READING PASSAGE:
^^^^^^^^
A. As I saw it -- and I wish to state that I was not employed by the Higher SS and Police Leaders and therefore I know these things only from the point of view of an observer just as I saw them-the Higher SS and Police Leaders were, so to say, the kings in the certain areas which they were assigned to. That is to say, in every Wehrkreise, for the interests of the police and the public security and also for the interest of the SS, a certain leadership was created, and particularly administratively; the administrative head had something to say in the Wehrkreis and was responsible for all questions arising within the area. They were the only persons competent.
Q. In that capacity then there were also supreme judicial authorities?
A. Yes, in the capacity the Higher SS and Police Leaders were the supreme judicial authorities, and generally speaking it was carried out in the following manner, that the Higher SS and Police Leaders were only the supreme judicial authority with the exception of a few lincks of the Main offices and if I do not take into consideration the conditions out in the front line. The important elements in the jurisdiction were the Higher SS and Police Leaders in their capacity as supreme judicial authorities of the Reich.
Q. And under their supervision came all the commandants and the guards of the concentration camps so far as investigations of punishable acts were concerned?
A. Yes. Well, it was in the following manner, that all the members who were within the area o f the Higher SS and Police Leader, in other words, who were employed there, were subordinate to the Higher SS and Police Leader judicially and disciplinary, and by this subordination the Higher SS and Police Leader had the possibility of forcing any of the members to comply with his orders and to take any measures against a man in his area. Of course, it was carried out in the following way, that besides this particular judicial and disciplinary subordination a factural subordination under a different commander was possible. For instance, the administrative leaders were subordinate to the Higher SS and Police Leader, or to the division commander, judicially and disciplinary, but structurally they could also be subordinate to other principals, the administrative officers, on the highest level to the WVHA, but that only referred to practical questions.
^^^^^^^^
STUDY MATERIAL:
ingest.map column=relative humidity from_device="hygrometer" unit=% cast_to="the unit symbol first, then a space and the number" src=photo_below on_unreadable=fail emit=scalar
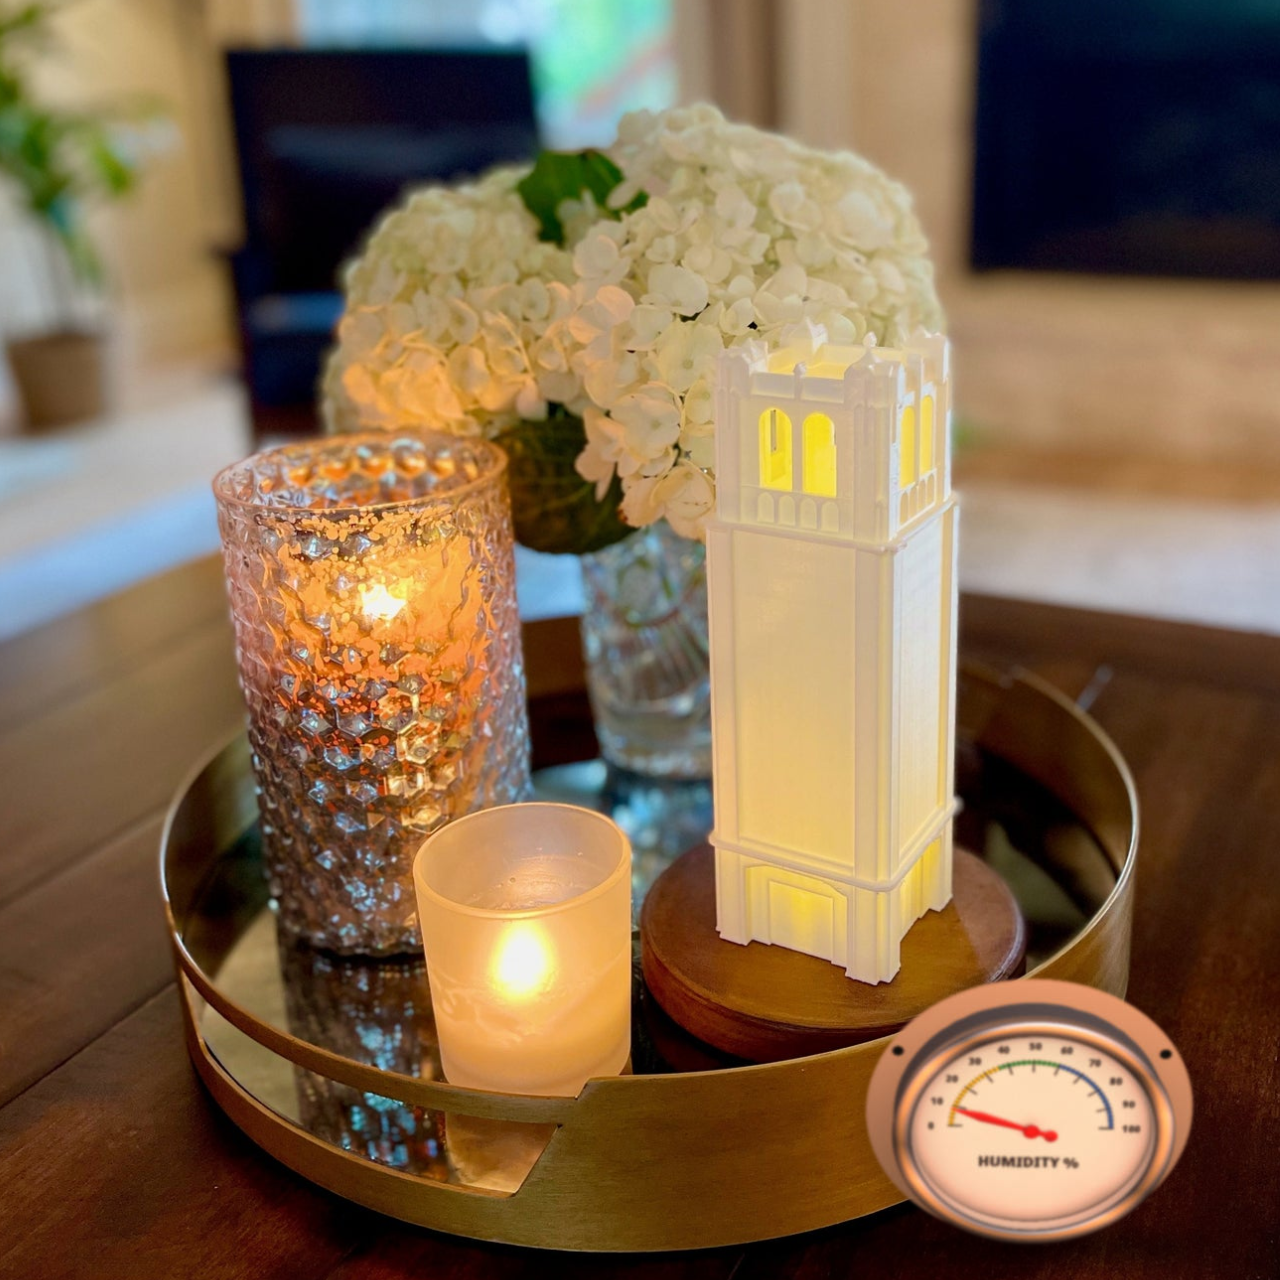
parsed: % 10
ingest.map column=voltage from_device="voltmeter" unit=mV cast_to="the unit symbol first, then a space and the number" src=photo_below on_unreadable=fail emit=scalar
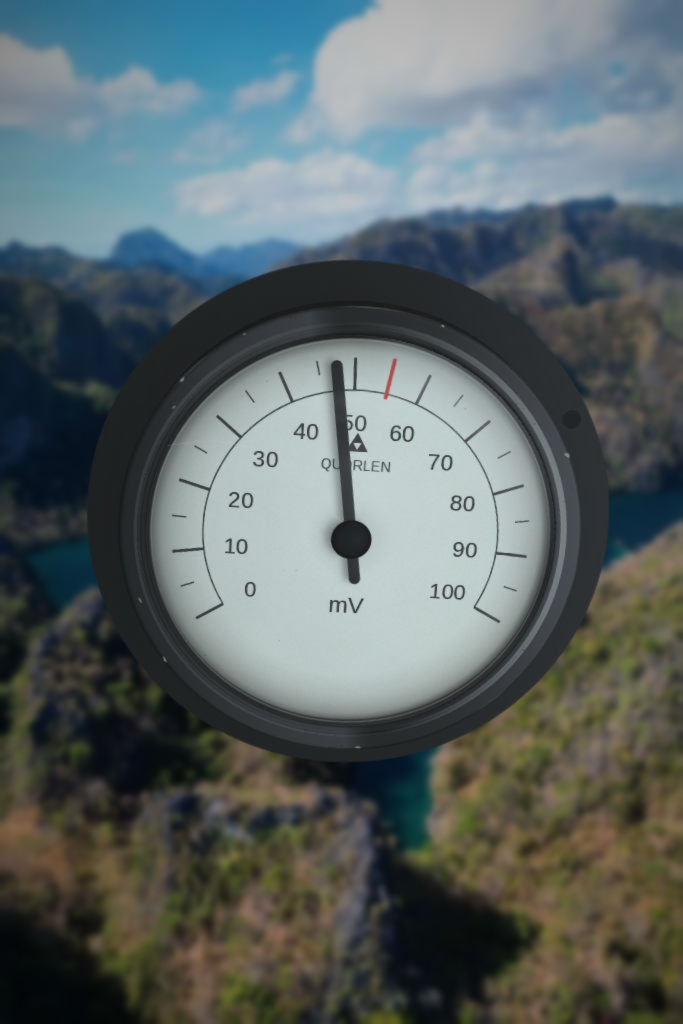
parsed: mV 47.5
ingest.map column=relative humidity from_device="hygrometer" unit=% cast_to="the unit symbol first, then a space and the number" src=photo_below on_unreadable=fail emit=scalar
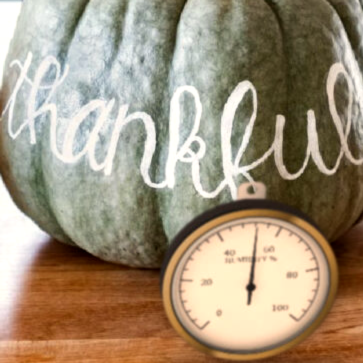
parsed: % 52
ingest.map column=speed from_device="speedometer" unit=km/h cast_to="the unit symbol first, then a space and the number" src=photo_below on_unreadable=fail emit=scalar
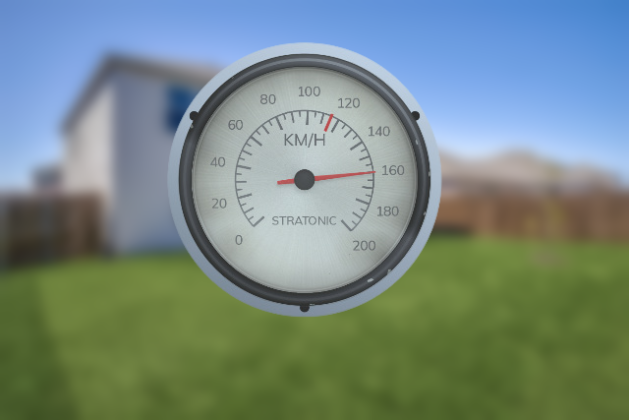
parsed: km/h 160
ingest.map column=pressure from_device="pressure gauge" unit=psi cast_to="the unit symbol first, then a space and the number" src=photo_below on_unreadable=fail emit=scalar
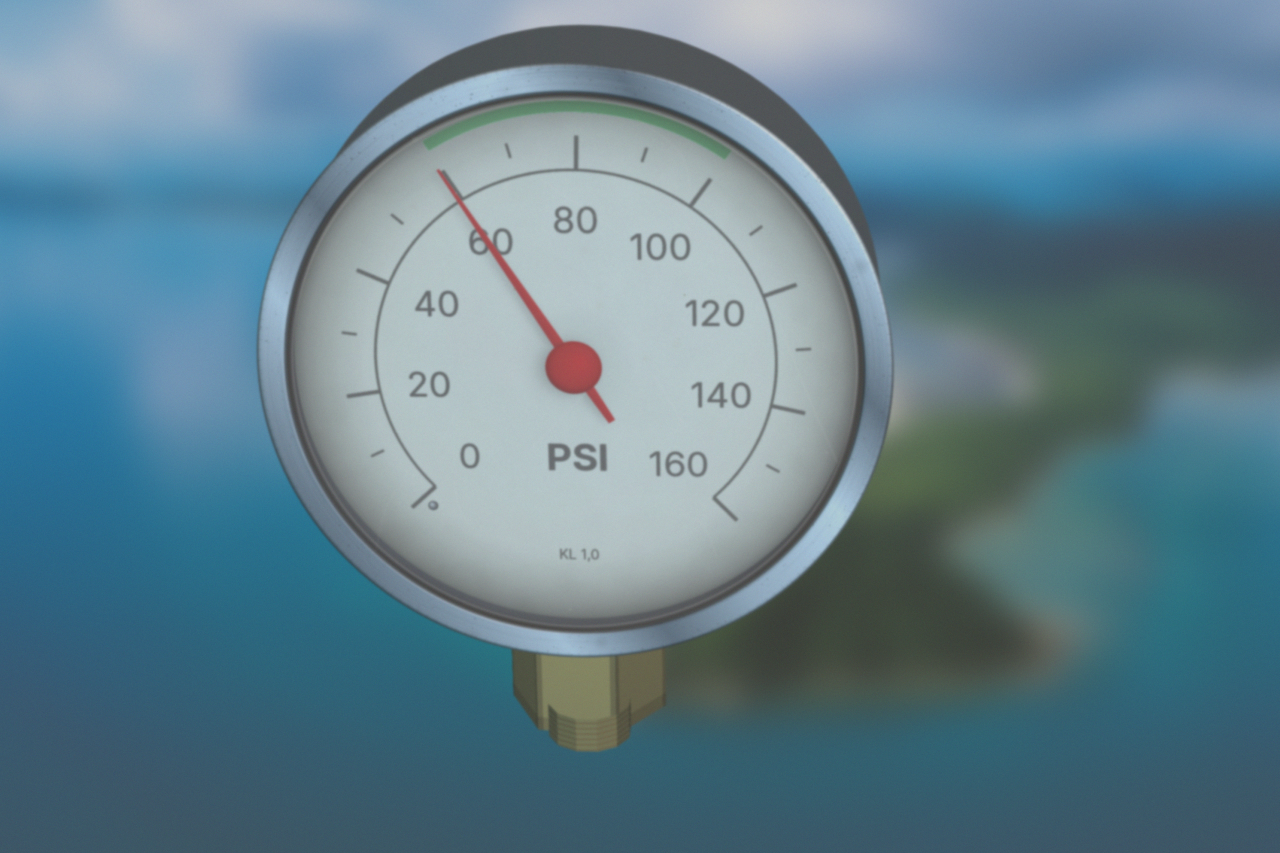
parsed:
^^^^^^^^
TASKS:
[a] Translate this sentence from the testimony on the Higher SS and Police Leaders into Spanish: "They were the only persons competent."
[b] Reproduce the part of the testimony on the Higher SS and Police Leaders starting with "A. As I saw" and going on through "supreme judicial authorities?".
[c] Write the next part of the testimony on the Higher SS and Police Leaders, picking up after its final sentence.

RESPONSES PER TASK:
[a] Eran las únicas personas competentes.

[b]
A. As I saw it -- and I wish to state that I was not employed by the Higher SS and Police Leaders and therefore I know these things only from the point of view of an observer just as I saw them-the Higher SS and Police Leaders were, so to say, the kings in the certain areas which they were assigned to. That is to say, in every Wehrkreise, for the interests of the police and the public security and also for the interest of the SS, a certain leadership was created, and particularly administratively; the administrative head had something to say in the Wehrkreis and was responsible for all questions arising within the area. They were the only persons competent.
Q. In that capacity then there were also supreme judicial authorities?

[c]
Q. Witness do you know now at the present moment a trial is being carried out at Dachau against members of the concentration camp of Buchenwald, and furthermore that one of the defendants is SS Obergruppenfuehrer Erbprinz Zu Waldeck-Pyrmont, and do you know furthermore that he is a defendant for the particular reason because as Higher SS and Police Leader he was at the sane time competent as supreme judicial authorities for the concentration camp of Buchenwald within his area?
A. Yes, I know that.
Q. Witness, you testified that Obergruppenfuehrer Pohl was supreme judicial authority for the members of the WVHA and that the circle of persons controlled by him amounted at the utmost to two thousand, in other words, to those officials and officers who were directly or immediately connected with the WVHA and working there in Berlin. I ask you now what were Obergruppenfuehrer Pohl's opinions and what lines did he follow in his capacity as such? What did you observe yourself as a legal officer of the WVHA in that respect?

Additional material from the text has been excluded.